Fainting on earth is unnerving enough; in the air, when medical treatment is minimally possible, when you’re asked whether you think they need to land the plane (which is a strange thing to ask someone who’s just fainted and whose systems are still coming back online), it’s pretty terrifying. Especially to someone who has lived her entire life trying not to inconvenience people, the idea of the pilot landing the plane because I fainted is too much to consider. I believe that should not be my call.
How I cope
Because the fear is both psychological and physical, I need a solution that addresses both of those prongs. Physically, to avoid the chance of my fainting as much as possible, I set myself up for optimal body balance in the air. This means being fully hydrated, having some salt with me (pretzels are a good salt food for me), making sure to get an aisle seat so I can get up, get my blood and air circulating, and get to the restroom as soon as possible to apply compresses that will prevent me from passing out. I also need to be wearing things that are stretchy but not too tight; leggings might work, but only if they’re not skin-tight, because tight clothing cuts off circulation and increases the chance that I’ll pass out. (See above discussion of airplane-wear for more understanding of why this is all challenging.)

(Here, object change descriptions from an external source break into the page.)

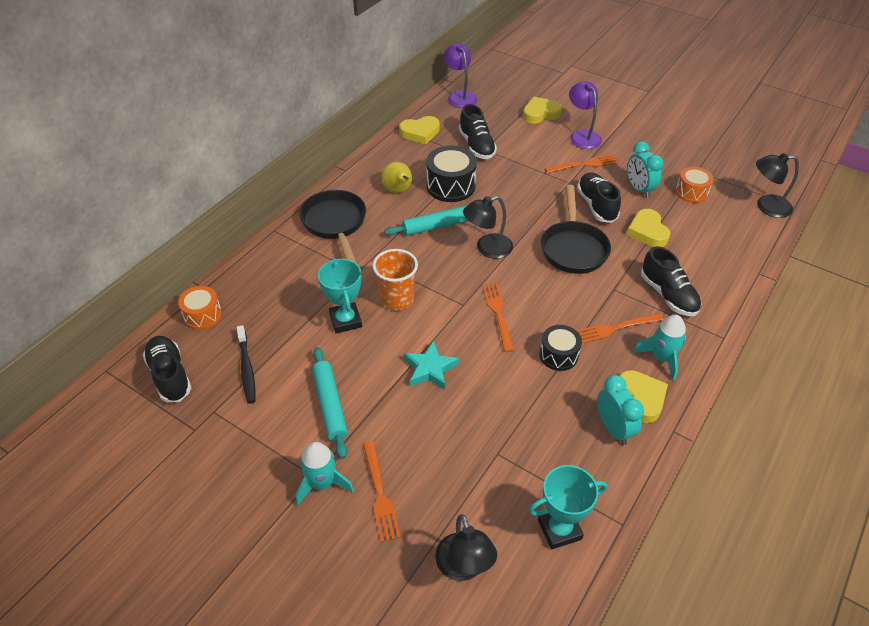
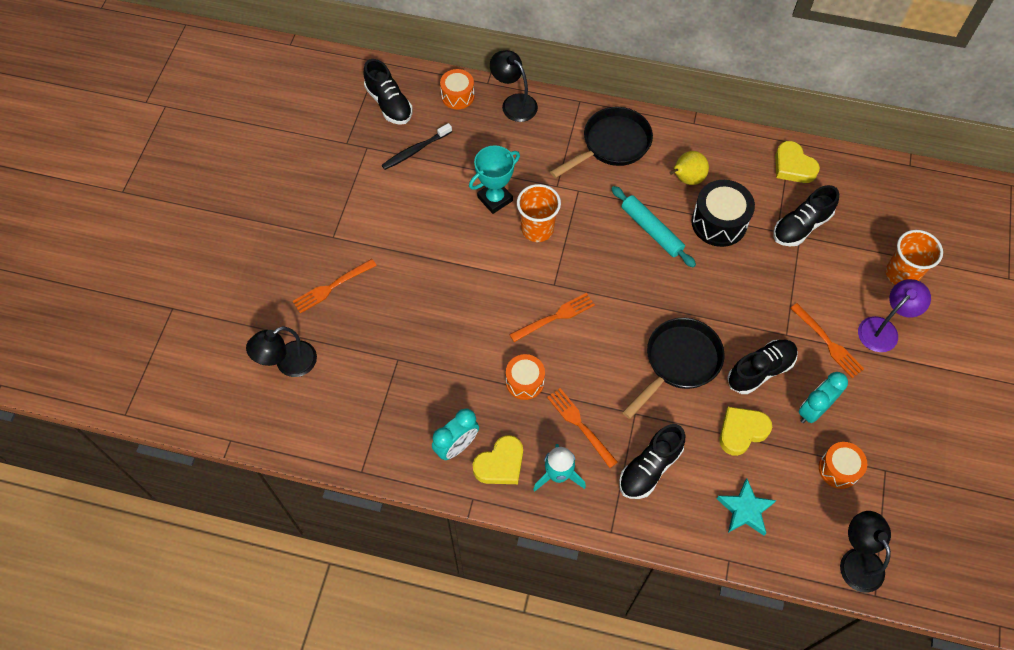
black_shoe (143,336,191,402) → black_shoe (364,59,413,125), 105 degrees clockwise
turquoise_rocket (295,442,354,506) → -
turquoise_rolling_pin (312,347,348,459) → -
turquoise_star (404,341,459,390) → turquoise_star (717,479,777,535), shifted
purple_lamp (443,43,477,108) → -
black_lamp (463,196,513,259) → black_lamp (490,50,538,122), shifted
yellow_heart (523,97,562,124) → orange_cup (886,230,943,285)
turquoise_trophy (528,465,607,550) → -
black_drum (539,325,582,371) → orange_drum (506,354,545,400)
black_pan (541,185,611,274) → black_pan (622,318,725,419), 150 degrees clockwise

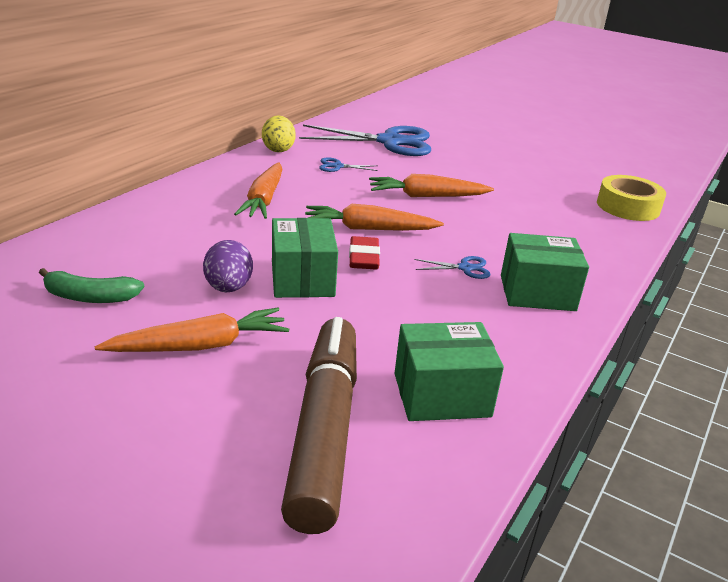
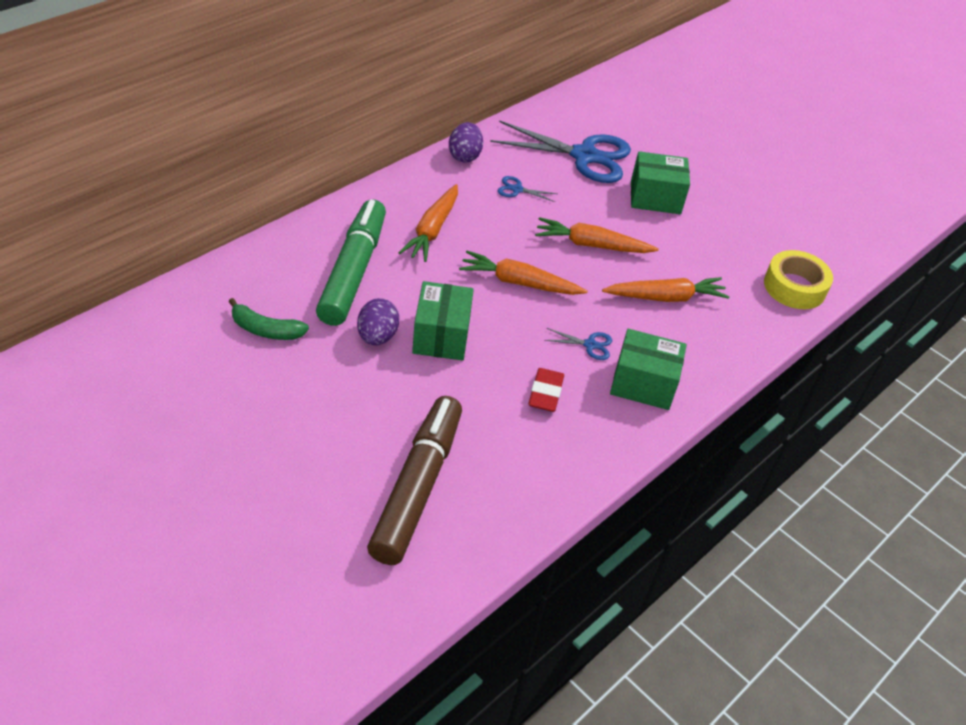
orange_carrot (94,308,289,352) → orange_carrot (602,277,730,302), shifted
yellow_egg (262,115,295,152) → purple_egg (449,122,483,163)
red_eraser (349,236,380,270) → red_eraser (528,368,564,412), shifted
green_box (394,322,504,421) → green_box (631,151,690,214), shifted
- → green_marker (316,199,386,326)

For my anxiety, I engage in rituals that set me up for my best chances at calmness: this includes deliberate inhales-and-exhales to try to calm my nerves, as well as imagining that I’m on a bus. “I’m on a bus, I’m on a bus, I’m on a bus,” I repeat, trying to logic myself into not panicking. I wouldn’t be alarmed if a bus ran over bumps in the road, so why should I be alarmed when a plane hits some bumpy air? (Don’t answer that question, please.) I do whatever makes me feel calm, even if it costs money or calories. Pour one out for all the cheese plates that have given their lives to help calm me down—thank you all for your service, you are not forgotten.
As the #nostigma movement gains traction and popularity, I can add my own little level of self-acceptance. By being “out” about my fears and anxieties with friends and family, I can connect with others who have travel-related anxiety and crowdsource coping strategies.
I know that there are people out there so afraid to fly that they never go anywhere. I am grateful that my anxiety and fear is more manageable than that. Because even though every aspect of the process makes me anxious, I know the value of changing your scenery and my encounters with family and friends are what makes the journey worth the struggle.